Below is a photo of the rear faces of the cam carrier, cylinder head, and engine out of #3371, the White Tornado Cosworth, a 17k mile car that was photo-documented as it was carefully dismantled. This is an atypical example! This engine sports not one but two Tonawanda numbers, and not one but two different (and three altogether) stamps embedded by two engine testers: one is a Triangle Q stamp and two are Square 2 stamps. While the WebCrew does not know the reason for the plethora of stamps on this head, they suspect that the head was originally installed on another engine that did not survive the engine test procedure and was re-used on a different engine built later in the production run. While it may or may not be siginificant, this engine was assembled by Carl J. Kooken, the first worker assigned to assemble these engines, and, by seniority, the last worker to assemble them as well.
Here is the photo of the rear face of the engine. The Tonawanda Number of this engine is the four digit 3935 number stamped into each of the components.
Cosworth Vega engines were test-run at the factory before being shipped to Lordstown for installation. When an engine passed this test, the engine tester used a hammer with a geometrical shape surrounding either a number or a letter to indicate that he had tested it and that it had passed the run-in test.
Below is a chart containing the Tonawanda Numbers of various cylinder heads and the geometrical shapes and the numbers/letters they surround that are found on each head. The WebCrew is looking to add to this list, so if you have your engine out or head off, please send us a photo of or an email describing the back of the head so we can add your data to this chart.
|Head Stampings Per Tonawanda #|
The engine block of installed engines contains a stamping of part of the VIN. If your Cosworth block does not contain a partial VIN, then it is most likely a replacement block.
Not all partial VINs were clearly stamped into the block. As of this writing the exact method used to stamp the VIN into the block is unknown. From the uniformity and registration of the partial VIN characters, it appears that a tool containing the entire partial VIN was used. If anybody has any specific information on this technique, please send the WebCrew a Feedback.
The partial VIN was stamped into the bellhousing flange just above and inboard of the opening for the starter. Check out this photo.
As you can see from this photo, the partial VIN is in the format 16UXXXXXX, and the stamping is uneven. In the case of the pictured VIN, 16U226195, the "6" represents the 1976 model year. The 1975 model year blocks should be in the format 15UXXXXXX.

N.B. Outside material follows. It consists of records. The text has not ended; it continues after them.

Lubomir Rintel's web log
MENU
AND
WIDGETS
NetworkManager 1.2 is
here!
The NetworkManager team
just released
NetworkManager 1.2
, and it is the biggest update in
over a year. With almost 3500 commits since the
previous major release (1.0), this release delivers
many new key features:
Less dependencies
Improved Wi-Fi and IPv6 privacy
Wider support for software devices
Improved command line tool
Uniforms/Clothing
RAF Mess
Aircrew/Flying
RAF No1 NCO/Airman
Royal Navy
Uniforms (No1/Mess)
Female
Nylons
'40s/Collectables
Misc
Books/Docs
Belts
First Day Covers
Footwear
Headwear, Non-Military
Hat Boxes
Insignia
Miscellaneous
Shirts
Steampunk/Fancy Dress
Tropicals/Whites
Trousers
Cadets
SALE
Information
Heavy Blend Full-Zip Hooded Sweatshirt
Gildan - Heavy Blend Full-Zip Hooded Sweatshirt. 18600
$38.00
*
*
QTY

The coded stamping that evidences the build date of the engine is also located atop the bellhousing flange, in the neighborhood of the 12:00 position, directly in the center of the block.
The stamping is coded. It is in the format TXXXXZCX, where "X" is a variable, either a number or a letter. In practice, there were only two formats, TXXXXZCA and TXXXXZCB. The difference between "A" and "B" is the difference between a 1975 model year engine and a 1976 model year powerplant.

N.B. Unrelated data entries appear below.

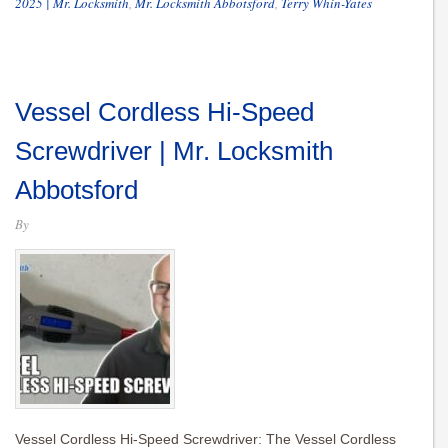
2025 | Mr. Locksmith
,
Mr. Locksmith Abbotsford
,
Terry Whin-Yates
Vessel Cordless Hi-Speed
Screwdriver | Mr. Locksmith
Abbotsford
By
Vessel Cordless Hi-Speed Screwdriver: The Vessel Cordless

Further decoding the stamping, the T represents Tonawanda. The WebCrew once knew the significance of the ZC, but alas has temporarily forgotten. If anyone can refresh our recollections, please send us a Feedback.

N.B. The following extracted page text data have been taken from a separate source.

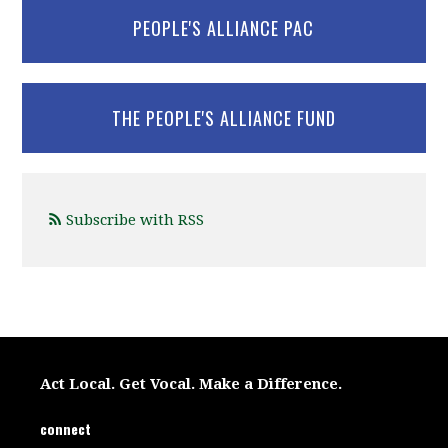
PEOPLE'S ALLIANCE PAC
THE PEOPLE'S ALLIANCE FUND
Subscribe with RSS
Act Local. Get Vocal. Make a Difference.
connect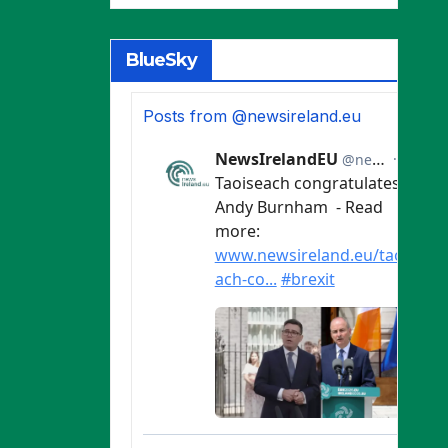
BlueSky
Posts from @newsireland.eu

Finally, the four middle characters are digits and represent the month and day of the engine build. Check out this photo of the build date stamping. It reads T0420ZCB, although the "B" is not well indented and is difficult to read through the corrosion on the bellhousing flange. Translated, this means that this motor was completed on April 20, 1976 at the Tonawanda, NY factory. What is not revealed, but what is known according to the build sticker, is that the motor was built and signed by none other than Carl J. Kooken.